A crossing pattern with 2n OPDs can generate N = 2n−2 − 2(n−2)/2 such sequences if n is even, or N = 2n−2 − 2(n−3)/2 sequences if n is odd. For instance, N = 240 for n = 10, and N = 261632 for n = 20. Then, by picking one sequence for one axis and one for the other, the crossing pattern can have \(\frac{N!}{{2}^{N/2}(N/2)!}\) different combinations for N/2 unique IDs.

Sensor evaluation and signal processing

To evaluate the motion sensing capability of a computational photodetector with a linear or crossing pattern, we use laser-cut wooden bars with variable widths fixed onto the moving rack of the test rig (Fig. 3c) to represent an object in motion. A digital oscilloscope (Analog Discovery 231) is used to acquire the signal from the sensor. For the linear pattern, we vary one of the test conditions including motion speed (0.25–1 m s−1), sensing distance (0.5–4 cm), object size (1–8 cm), and ambient light illumination (75–750 lux). For the crossing pattern, we fix the object size to be 16 cm and the sensing range to 0.25 cm. We vary one of the test conditions including motion speed (0.3–0.6 m s−1), and ambient light illumination (250–750 lux).

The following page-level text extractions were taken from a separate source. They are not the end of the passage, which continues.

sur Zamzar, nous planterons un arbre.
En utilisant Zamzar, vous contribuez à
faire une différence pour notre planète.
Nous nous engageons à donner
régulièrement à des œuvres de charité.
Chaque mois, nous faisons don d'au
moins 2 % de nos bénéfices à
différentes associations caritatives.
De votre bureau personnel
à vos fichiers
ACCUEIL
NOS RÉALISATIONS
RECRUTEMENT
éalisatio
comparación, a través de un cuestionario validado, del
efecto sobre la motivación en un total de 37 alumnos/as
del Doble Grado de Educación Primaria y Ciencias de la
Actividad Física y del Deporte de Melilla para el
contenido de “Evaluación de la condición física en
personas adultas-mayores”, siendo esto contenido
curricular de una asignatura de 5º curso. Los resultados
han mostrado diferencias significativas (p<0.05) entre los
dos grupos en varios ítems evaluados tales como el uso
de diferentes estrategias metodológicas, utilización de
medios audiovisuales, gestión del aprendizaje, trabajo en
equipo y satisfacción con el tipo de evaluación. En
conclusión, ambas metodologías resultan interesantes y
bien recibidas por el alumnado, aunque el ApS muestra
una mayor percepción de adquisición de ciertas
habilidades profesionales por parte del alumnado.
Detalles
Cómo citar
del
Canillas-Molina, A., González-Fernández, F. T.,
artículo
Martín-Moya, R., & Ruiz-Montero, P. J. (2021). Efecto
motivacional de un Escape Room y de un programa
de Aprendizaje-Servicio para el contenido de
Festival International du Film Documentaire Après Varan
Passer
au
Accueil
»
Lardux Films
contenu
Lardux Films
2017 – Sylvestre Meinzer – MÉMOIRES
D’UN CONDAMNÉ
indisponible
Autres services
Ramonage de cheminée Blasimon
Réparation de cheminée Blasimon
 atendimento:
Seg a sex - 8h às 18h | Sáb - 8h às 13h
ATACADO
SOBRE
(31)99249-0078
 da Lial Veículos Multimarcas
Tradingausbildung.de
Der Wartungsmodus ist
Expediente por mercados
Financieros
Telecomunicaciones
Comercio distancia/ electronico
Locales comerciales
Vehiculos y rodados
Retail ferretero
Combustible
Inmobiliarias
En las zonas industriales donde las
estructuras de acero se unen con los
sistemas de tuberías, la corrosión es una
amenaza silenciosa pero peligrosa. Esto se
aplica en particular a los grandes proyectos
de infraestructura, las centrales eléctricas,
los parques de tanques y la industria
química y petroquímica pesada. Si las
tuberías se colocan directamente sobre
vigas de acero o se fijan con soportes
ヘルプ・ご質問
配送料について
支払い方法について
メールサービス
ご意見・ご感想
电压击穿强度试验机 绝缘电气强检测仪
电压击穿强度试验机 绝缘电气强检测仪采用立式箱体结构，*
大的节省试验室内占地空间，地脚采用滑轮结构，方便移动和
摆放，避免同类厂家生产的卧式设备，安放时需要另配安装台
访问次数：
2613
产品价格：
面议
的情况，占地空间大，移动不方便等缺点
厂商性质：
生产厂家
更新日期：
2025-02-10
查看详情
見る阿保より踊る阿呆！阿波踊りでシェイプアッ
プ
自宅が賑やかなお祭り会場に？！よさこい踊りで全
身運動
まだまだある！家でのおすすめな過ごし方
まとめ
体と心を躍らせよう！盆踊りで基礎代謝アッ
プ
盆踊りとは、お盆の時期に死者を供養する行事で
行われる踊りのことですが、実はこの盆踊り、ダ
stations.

To evaluate the object position sensing capability of a computational photodetector with a grid pattern, we measure the output in the unblocked state and the blocked state for each device under a 2 × 2 cm laser-cut wooden square. We vary the ambient light condition (250–750 lux).

To process the signal, we use a notch filter centered at 60 Hz with a quality factor Q = 30 to remove the alternating current (AC) power-line noise, followed by a DC blocker32 with R = 0.995 to remove the DC component. For object motion detection, we segment the signal of a motion event based on a minimum spike magnitude (10 mV) and a maximum spike–spike interval of 200 ms. To capture the speed of the object motion, we apply peak (local maximum) detection to the magnitude of the signal with a minimum amplitude of 15 mV, a minimum peak-to-peak interval of 0.02 s, and a minimum prominence of 10 mV. The speed of the object traveling over two OPDs is then calculated by dividing the interspace by peak–peak traveling time.

System design

As Fig. 6a shows, we use a low-power microcontroller (Nordic nRF52832 with an ARM Cortex M4 CPU) that supports 12-bit differential ADC and Bluetooth Low Energy (BLE) communication to measure and wirelessly communicate the output of a computational photodetector to a laptop (MacBook Pro, 2.3 GHz Intel Core i5 processor, 8 GB memory) for processing. We measure the power consumption of the system at different signal acquisition and communication frequencies in Fig. 6c. To reduce the maintenance efforts and battery waste, we use an mc-Si PV cell (IXYS SM141K09L) to harvest power from ambient light. A low-power boost charger (TI bq25505) is used for power management, and the surplus energy is stored in a thin 3.7 V 105 mAh LiPo battery as a backup power source. We measure the amount of harvested energy at the output of the low-power boost charger within indoor ambient light conditions at 250–750 lux.